Etiquetas

,

Estar só depois da experiência da vida a dois gera uma solidão diferente daquela vivida por quem nunca a vida partilhou. 

Num primeiro poema de Patrizia Cavalli (1947)  que a seguir traduzo, é essa solidão posterior à vida partilhada que a poesia capta, mostrando a evidência do desejo de que às vezes qualquer companhia é melhor que o silêncio da solidão:

 

 

Poema

 

Agora que o tempo parece todo meu

e ninguém me chama para o almoço ou jantar,

agora que posso ficar olhando

como uma nuvem se desvanece e desaparece,

como um gato caminha pelo telhado

no luxo imenso de uma exploração, agora

que em cada dia me espera

a ilimitada duração de uma noite

onde nada me chama e não há mais razão

para me despir com pressa e descansar dentro

da ofuscante doçura de um corpo que me espera,

agora que a manhã nunca começa

e silenciosa me deixa com os meus projectos

em todas as cadências da minha voz, agora

subitamente, gostaria da prisão.

 

Tradução do italiano por Carlos Mendonça Lopes 

 

 

Poema original

 

Adesso che il tempo sembra tutto mio

e nessuno mi chiama per il pranzo e per la cena,

adesso che posso rimanere a guardare

come si scioglie una nuvola e come si scolora,

come cammina un gatto per il tetto

nel lusso immenso di una esplorazione, adesso

che ogni giorno mi aspetta

la sconfinata lunghezza di una notte

dove non c’è richiamo e non c’è piú ragione

di spogliarsi in fretta per riposare dentro

l’accecante dolcezza di un corpo che mi aspetta,

adesso che il mattino non ha mai principio

e silenzioso mi lascia ai miei progetti

a tutte le cadenze della voce, adesso

vorrei improvvisamente la prigione.

 

in Patrizia Cavalli, Poesie (1974-1992), Einaudi, Torino, 1992.

 

Nestoutro poema que à frente traduzo, fala-nos Patrizia Cavalli da solidão acompanhada, tantas vezes presente numa relação cuja razão de ser desapareceu. O poema recorda-me irresistivelmente a canção de Patxi Andion, Aniversário, que em tempos trouxe ao blog.

 

Poema

 

Esta noite perfeita, esta hora tão doce,

o silêncio, e ninguém que perturbe

nesta casa exposta apenas ao mar e ao céu

na temperatura certa da carne,

eu sem carne aqui em frente a ti

enquanto me aborreço e enquanto tu te aborreces e crês

que quebrar o silêncio quebra o tédio

que em vez disso, cada palavra aumenta. E agora?
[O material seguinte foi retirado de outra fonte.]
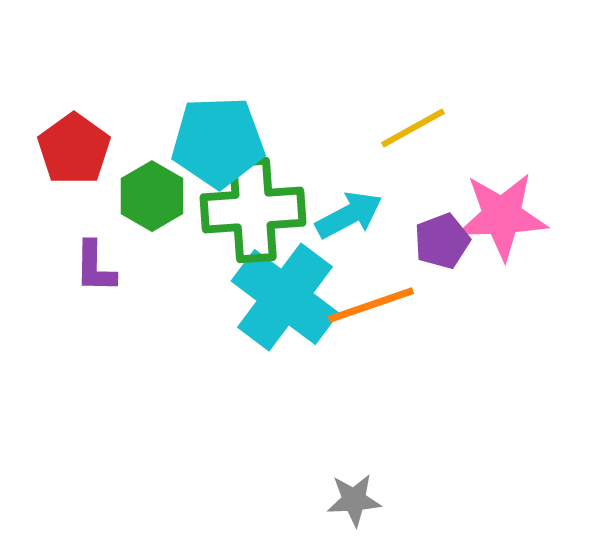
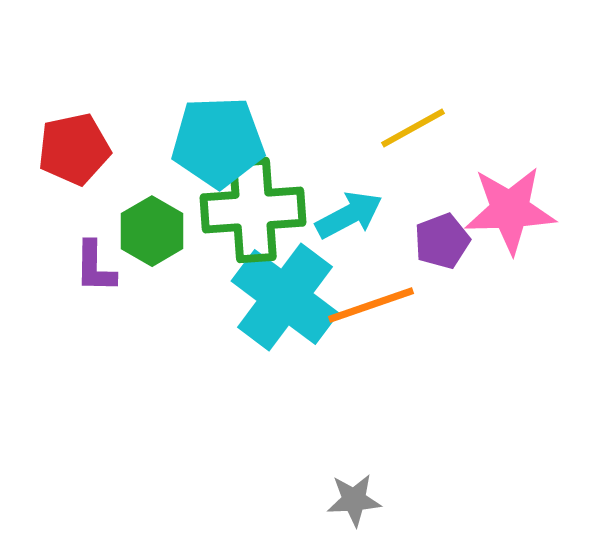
red pentagon: rotated 24 degrees clockwise
green hexagon: moved 35 px down
pink star: moved 8 px right, 6 px up
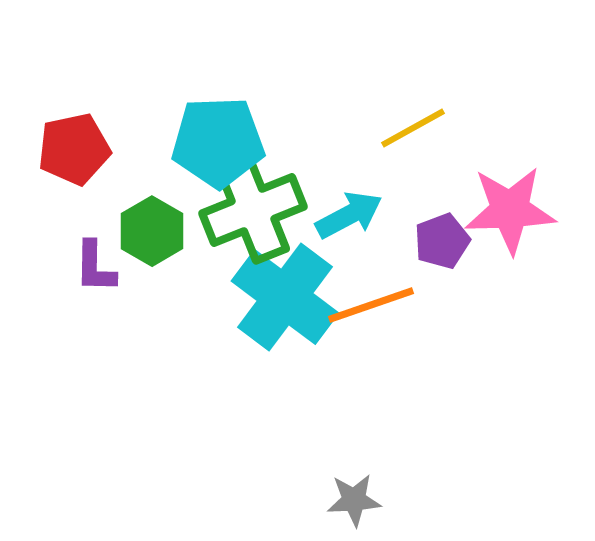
green cross: rotated 18 degrees counterclockwise
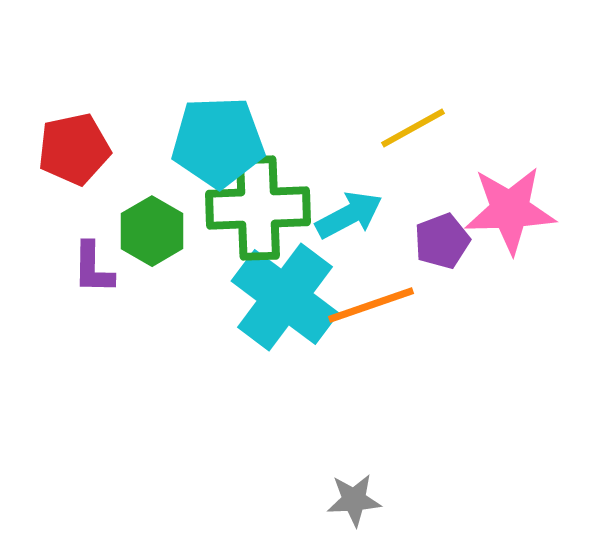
green cross: moved 5 px right, 2 px up; rotated 20 degrees clockwise
purple L-shape: moved 2 px left, 1 px down
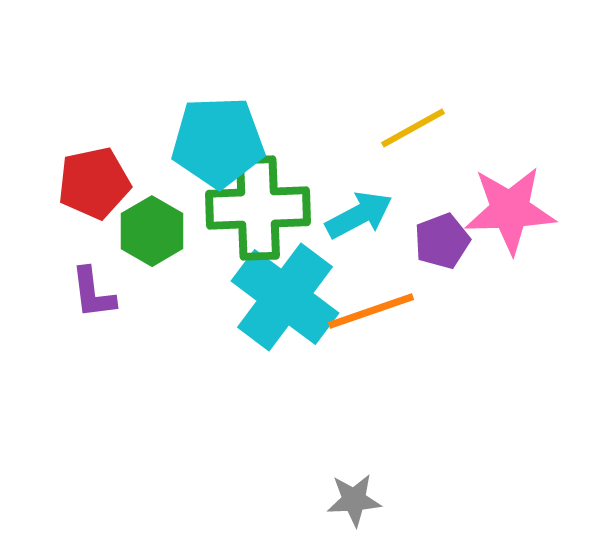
red pentagon: moved 20 px right, 34 px down
cyan arrow: moved 10 px right
purple L-shape: moved 25 px down; rotated 8 degrees counterclockwise
orange line: moved 6 px down
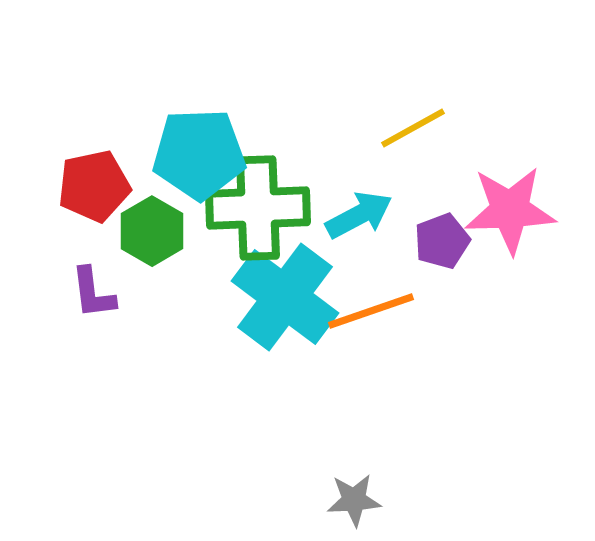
cyan pentagon: moved 19 px left, 12 px down
red pentagon: moved 3 px down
Entediar-se sozinho talvez seja um luxo,

mas entediar-se em duo é desespero

— não é tédio que plácido resida,

mas activamente trabalha no meu sangue

e me faz fraca e débil, me extingue.

 

Tradução do italiano por Carlos Mendonça Lopes 

 

Poema original

 

Questa notte perfetta, questa ora così dolce,

il silenzio, e nessuno che disturbi

in questa casa esposta solo al mare e al cielo

nella temperatura giusta della carne,

io senza carne qui di fronte a te

mentre mi annoio e mentre tu ti annoi e credi

che rompere il silenzio rompa la noia

che invece ogni parola accresce. E adesso?

Annoiarsi da soli forse è un lusso,

ma annoiarsi in due è disperazione

— non è noia che placida risieda,

ma attivamente lavora nel mio sangue

e mi fa scarsa e debole, mi estingue.

 

in Patrizia Cavalli, Datura, Einaudi, Torino, 2013.

 

 

Abrem e fecham o artigo as imagens de duas pinturas de Edward Hopper (1882-1967), Sol matinal e Hotel junto a uma estação de comboios, ambas de 1952. A primeira pertence à colecção do Columbus Museum of Art, a segunda ao Hirshhorn Museum and Sculpture Garden, Smithsonian Institution, ambos nos EUA.